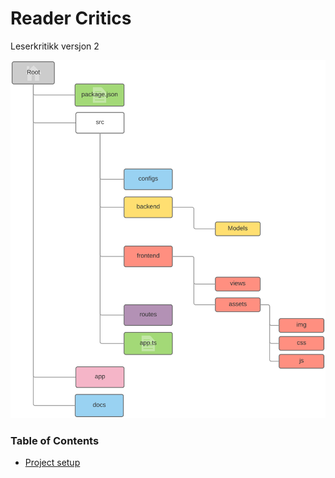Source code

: # Reader Critics
Leserkritikk versjon 2

![Reader Critics Project Map](doc/img/leserkritikk_map.png)

### Table of Contents

* [Project setup](doc/project-setup.md)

_____

> **Problem description**:
Search the entries for the word "Project". Copy every line where it occurs.

> **Completed exercise**:
![Reader Critics Project Map](doc/img/leserkritikk_map.png)
* [Project setup](doc/project-setup.md)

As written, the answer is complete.